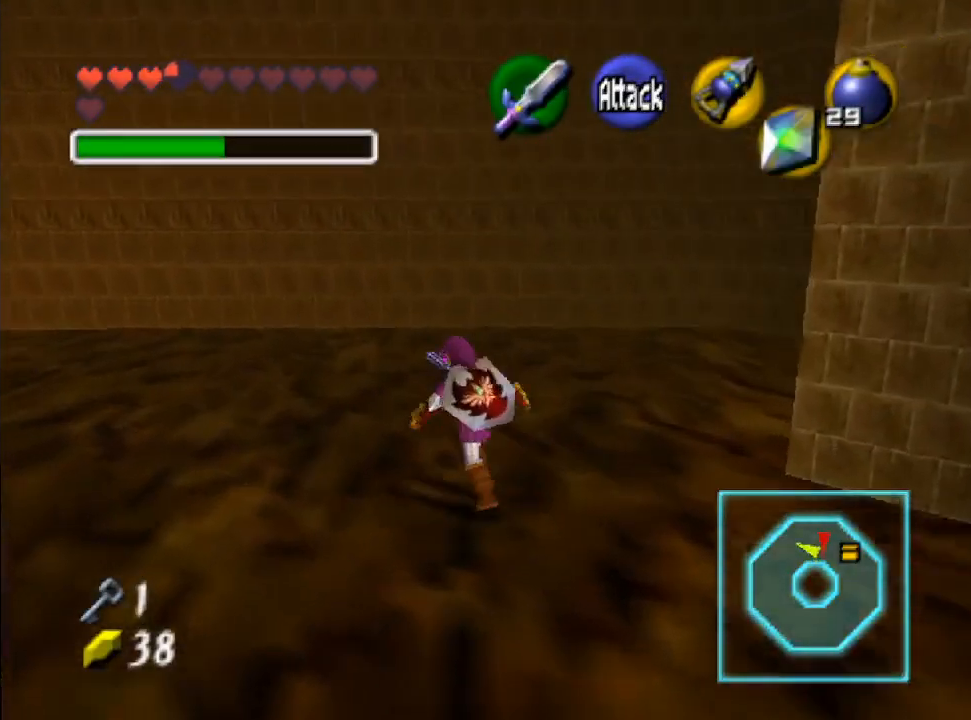
{"buttons": ["L2"], "left_stick": "center", "right_stick": "center", "events": [[100, "left_stick", "center"], [333, "left_stick", "right"], [500, "L2", "down"], [500, "left_stick", "center"]]}
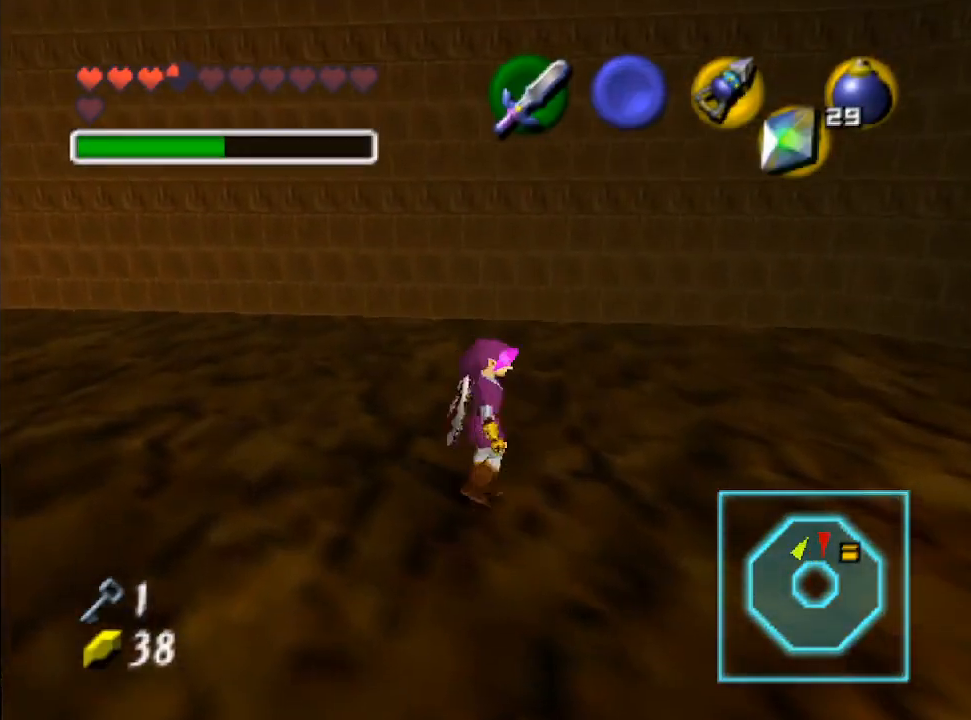
{"buttons": [], "left_stick": "up", "right_stick": "center", "events": [[133, "L2", "up"], [500, "left_stick", "up"]]}
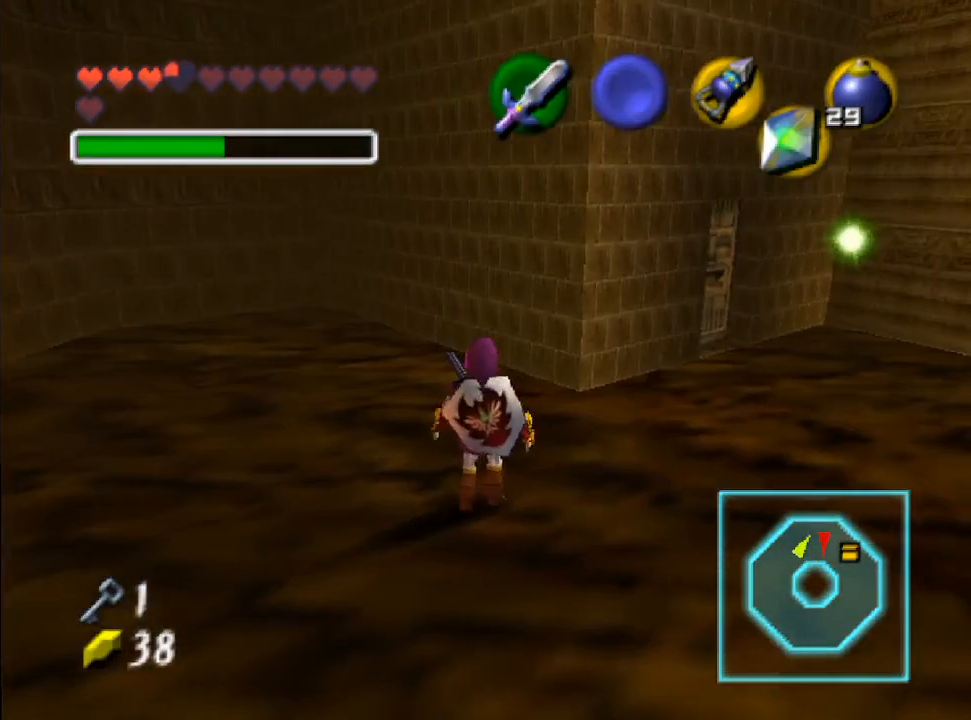
{"buttons": [], "left_stick": "up", "right_stick": "center", "events": []}
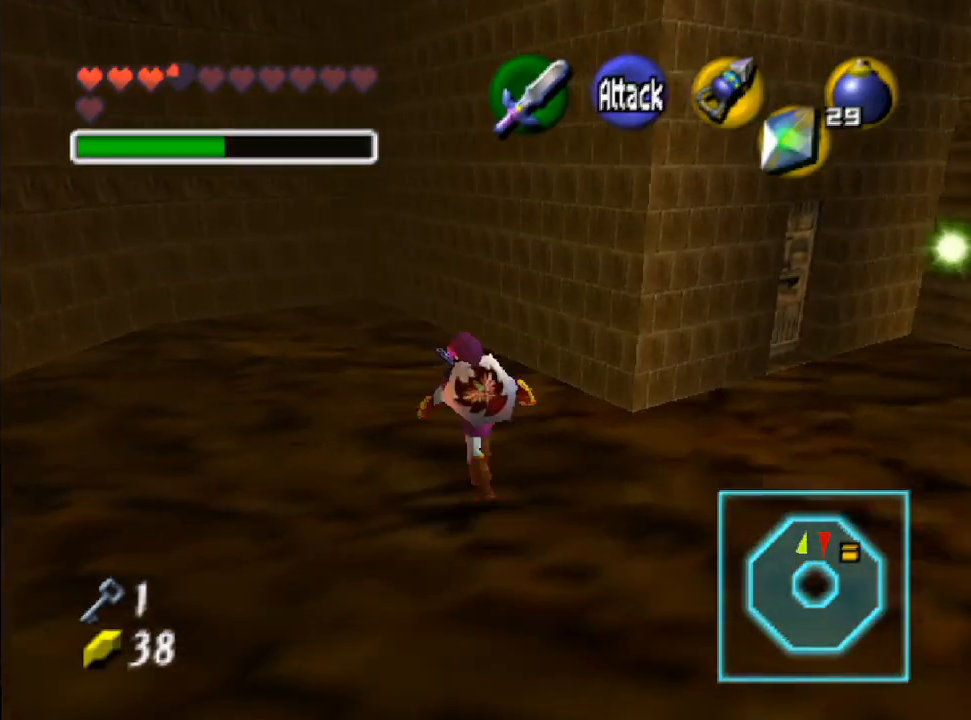
{"buttons": [], "left_stick": "up", "right_stick": "center", "events": [[133, "B", "down"], [233, "B", "up"], [333, "B", "down"], [467, "B", "up"]]}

WORK REQUEST: Write out the data word for word, with every picture dropped.

EXPECTED ANSWER:
{"buttons": ["L2"], "left_stick": "center", "right_stick": "center", "events": [[100, "left_stick", "center"], [333, "left_stick", "right"], [500, "L2", "down"], [500, "left_stick", "center"]]}
{"buttons": [], "left_stick": "up", "right_stick": "center", "events": [[133, "L2", "up"], [500, "left_stick", "up"]]}
{"buttons": [], "left_stick": "up", "right_stick": "center", "events": []}
{"buttons": [], "left_stick": "up", "right_stick": "center", "events": [[133, "B", "down"], [233, "B", "up"], [333, "B", "down"], [467, "B", "up"]]}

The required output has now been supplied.